Abstract Eyes

By abstracteyes

A Slow Day

A slow day. Slowing it down.....down......down........

Two nights ago, my son awoke in the middle of the night having a hard time breathing. We have been down this road before with him. Several times. This is such the case of "like mommy like son". We both deal with asthma that is usually triggered by a simple cold. It is something that I have dealt with my entire life, but now that it is happening to my baby...it's a bit heart breaking. Listening to him trying to catch his breath. Using every amount of energy in his little body just to take a deep breath. Like I said, heart breaking.

As a child, I can remember way way back to when I first began to experience this same kind of feeling. Not being able to take a deep breath. It is a horrible thing. Very claustrophobic. The surge of panic just lingering on and on and on. I was hospitalized several times and one of the times being when my Mom was in the hospital delivering my sister. My parents fought long and hard to help conquer this on going battle of mine. I went from specialist to specialist having everything from lung function tests to allergy tests. And now it is looking like we are taking the same road with our son.

We have fought hard for him. Our 'at-home' plan is fairly aggressive. His specialist says that we are definitely looking at the beginning stages of asthma. How severe it may get? Unknown at this time. All we know is that we now have the tools to help him. The medication to open up his airways when fear starts to enter into our minds. He has a home nebulizer and it has always been nicknamed, "The Fire Truck Mask".

So today is day two of him having to miss preschool due to his breathing. The medication is finally kicking in and our little active boy is back, not as busy as normal but getting there.

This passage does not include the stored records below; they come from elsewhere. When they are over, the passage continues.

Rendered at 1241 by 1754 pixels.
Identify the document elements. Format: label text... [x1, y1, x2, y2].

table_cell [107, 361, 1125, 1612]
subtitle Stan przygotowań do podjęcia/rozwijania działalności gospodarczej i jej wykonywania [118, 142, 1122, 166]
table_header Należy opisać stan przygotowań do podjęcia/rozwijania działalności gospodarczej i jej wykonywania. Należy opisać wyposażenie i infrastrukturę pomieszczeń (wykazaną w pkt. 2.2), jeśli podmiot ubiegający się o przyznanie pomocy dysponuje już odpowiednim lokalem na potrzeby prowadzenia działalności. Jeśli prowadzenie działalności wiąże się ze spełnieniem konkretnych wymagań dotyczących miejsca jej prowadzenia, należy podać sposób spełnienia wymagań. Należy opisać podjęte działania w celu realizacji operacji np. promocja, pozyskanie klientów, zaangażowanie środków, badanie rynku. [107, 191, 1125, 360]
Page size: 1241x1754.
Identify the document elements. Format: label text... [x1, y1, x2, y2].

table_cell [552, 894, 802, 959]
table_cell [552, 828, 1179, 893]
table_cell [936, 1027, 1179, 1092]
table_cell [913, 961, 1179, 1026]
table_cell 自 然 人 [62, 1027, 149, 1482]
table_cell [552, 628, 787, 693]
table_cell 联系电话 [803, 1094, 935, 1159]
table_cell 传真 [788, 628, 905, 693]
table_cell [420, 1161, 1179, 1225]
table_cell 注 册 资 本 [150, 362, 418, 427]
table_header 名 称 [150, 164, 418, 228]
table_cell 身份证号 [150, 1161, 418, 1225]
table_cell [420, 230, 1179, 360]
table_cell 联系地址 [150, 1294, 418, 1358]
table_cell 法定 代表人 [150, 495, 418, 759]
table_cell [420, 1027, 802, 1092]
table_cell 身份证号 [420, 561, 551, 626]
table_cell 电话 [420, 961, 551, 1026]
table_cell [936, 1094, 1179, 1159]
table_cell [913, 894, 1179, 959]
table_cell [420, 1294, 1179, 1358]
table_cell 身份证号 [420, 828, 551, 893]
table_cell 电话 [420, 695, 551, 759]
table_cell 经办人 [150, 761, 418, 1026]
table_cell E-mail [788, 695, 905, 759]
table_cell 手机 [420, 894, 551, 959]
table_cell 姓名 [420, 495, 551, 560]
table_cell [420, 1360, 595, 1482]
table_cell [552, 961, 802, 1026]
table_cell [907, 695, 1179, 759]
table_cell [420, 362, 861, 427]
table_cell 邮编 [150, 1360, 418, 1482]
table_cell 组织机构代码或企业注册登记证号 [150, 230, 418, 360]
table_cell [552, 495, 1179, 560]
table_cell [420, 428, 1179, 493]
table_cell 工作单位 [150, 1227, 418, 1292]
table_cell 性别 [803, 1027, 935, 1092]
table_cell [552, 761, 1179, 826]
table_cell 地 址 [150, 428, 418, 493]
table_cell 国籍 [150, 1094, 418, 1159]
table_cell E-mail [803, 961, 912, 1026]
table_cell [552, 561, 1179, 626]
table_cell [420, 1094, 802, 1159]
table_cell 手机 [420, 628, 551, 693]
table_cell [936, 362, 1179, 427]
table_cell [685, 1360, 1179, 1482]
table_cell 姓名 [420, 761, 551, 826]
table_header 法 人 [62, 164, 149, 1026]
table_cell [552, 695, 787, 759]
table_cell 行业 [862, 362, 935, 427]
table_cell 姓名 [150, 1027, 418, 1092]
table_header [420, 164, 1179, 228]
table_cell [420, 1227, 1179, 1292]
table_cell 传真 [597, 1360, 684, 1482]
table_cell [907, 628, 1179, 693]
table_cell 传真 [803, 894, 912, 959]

His voice is finally sounding less strained. He can now lay down without coughing and gasping. This is kind of sounding dramatic, but it is dramatic. And it comes on fast. And it is scary for us. But it is something that we will fight long and hard for. To find the best treatment for our precious little boy. Of all things for him to inherit from me....why did it have to be my asthma. But on the bright side, it is only asthma and asthma can be controlled and regulated. So for this, we are grateful that is it only asthma. Other families deal with much worse.

My son and daughter wanted to paint this afternoon. They made a mess of course, but that's just a given. They had fun. They were creative and they were very helpful with one another when it came to sharing supplies. I quietly sat next to them at the end of the table capturing this moment. And capturing the moment along with their quick movements and maintaining proper lighting is quite difficult now that I am using my manual settings. So the quality is not totally up to par but the subject matter is top notch. My cute kids enjoying a project together. Happy. Enjoying one another's company on this slow.....slow.....day.